As reality becomes fictionalized in its translation from sensation to poem, so too does Disinheritance admit that language is anything but static or uniform. In “House Fire,”
Language adjusts to sight,
and what the gull sees is not
………what the Haida saw, is not what I see
Perspective becomes a way of moving words across definitions without necessarily admitting that any one type of sight is right or wrong. The birds in this poem see their world differently than the speaker and Williams writes this down differently than it will be read. With the admission that language is naturally fluid comes the idea that even a poem written with ink and built out of comprehensible words cannot wholly solidify an experience. The water and the movement and the loss Williams has offered throughout Disinheritance suddenly become both what his language is communicating as well as what it is made out of. It is impossible to hold it all still: Williams’s reoccurring theme of absence as a presence, his resurfacing image of a dead boy acting as living, and the rivers that reappear throughout this collection connect it with a current—all of these things give constant movement to his words and allows each poem to be read in many more ways than one. Like its written rivers, the poems of Disinheritance are chilly, dappled with careful light, and anything but still.
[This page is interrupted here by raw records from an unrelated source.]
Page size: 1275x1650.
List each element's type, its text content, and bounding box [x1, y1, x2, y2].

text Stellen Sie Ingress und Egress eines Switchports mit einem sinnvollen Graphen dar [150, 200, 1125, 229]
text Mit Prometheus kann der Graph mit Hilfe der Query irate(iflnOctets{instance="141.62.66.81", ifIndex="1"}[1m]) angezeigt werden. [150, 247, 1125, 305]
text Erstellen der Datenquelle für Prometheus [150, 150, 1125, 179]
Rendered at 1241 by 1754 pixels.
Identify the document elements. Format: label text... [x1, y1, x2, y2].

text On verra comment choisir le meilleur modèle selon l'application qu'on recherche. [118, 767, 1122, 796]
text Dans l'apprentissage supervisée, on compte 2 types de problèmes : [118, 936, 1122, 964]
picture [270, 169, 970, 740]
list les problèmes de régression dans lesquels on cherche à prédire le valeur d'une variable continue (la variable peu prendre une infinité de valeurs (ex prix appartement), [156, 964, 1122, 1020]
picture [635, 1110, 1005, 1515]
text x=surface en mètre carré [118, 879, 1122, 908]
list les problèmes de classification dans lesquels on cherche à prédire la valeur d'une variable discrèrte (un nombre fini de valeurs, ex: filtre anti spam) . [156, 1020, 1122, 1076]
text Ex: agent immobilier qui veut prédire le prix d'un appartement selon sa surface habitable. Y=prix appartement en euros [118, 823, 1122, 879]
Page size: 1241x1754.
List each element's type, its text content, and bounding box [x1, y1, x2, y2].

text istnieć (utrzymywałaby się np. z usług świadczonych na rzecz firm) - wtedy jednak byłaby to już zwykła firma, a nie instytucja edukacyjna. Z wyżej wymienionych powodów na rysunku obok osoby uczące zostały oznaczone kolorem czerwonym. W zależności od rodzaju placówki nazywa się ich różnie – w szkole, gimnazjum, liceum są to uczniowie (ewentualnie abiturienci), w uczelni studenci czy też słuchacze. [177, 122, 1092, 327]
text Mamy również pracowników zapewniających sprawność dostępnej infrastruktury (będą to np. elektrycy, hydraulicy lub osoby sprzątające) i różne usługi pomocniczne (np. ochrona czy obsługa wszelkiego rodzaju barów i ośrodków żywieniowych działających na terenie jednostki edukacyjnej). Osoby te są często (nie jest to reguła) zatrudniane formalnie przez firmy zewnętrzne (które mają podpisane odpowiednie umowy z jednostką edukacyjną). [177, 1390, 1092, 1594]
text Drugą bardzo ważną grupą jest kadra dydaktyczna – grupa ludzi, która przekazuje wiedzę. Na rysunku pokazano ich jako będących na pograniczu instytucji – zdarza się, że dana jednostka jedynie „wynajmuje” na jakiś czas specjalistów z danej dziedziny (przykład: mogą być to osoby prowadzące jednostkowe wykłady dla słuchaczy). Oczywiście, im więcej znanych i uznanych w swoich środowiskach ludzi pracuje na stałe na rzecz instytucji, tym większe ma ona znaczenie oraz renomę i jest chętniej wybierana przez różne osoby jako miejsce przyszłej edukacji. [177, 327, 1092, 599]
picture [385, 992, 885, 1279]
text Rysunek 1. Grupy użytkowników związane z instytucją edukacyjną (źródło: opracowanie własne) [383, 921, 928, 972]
Claire Oleson is a student and writer hailing from Grand Rapids Michigan. She is currently absorbing her undergraduate studies in English and Creative Writing at Kenyon College in Gambier Ohio. Her work has previously appeared in Siblíní Art and Literature Journal, Potluck Magazine, Tipton Poetry Journal, HIKA Literary Journal, NEAT Magazine, Newfound Journal, and the University of Kentucky’s graduate literary journal, Limestone, where her short story “Ten Degrees Below, Convection Bake” was nominated for the Pushcart Prize. Claire has a great affection for peninsulas, carb-based consumables, and language.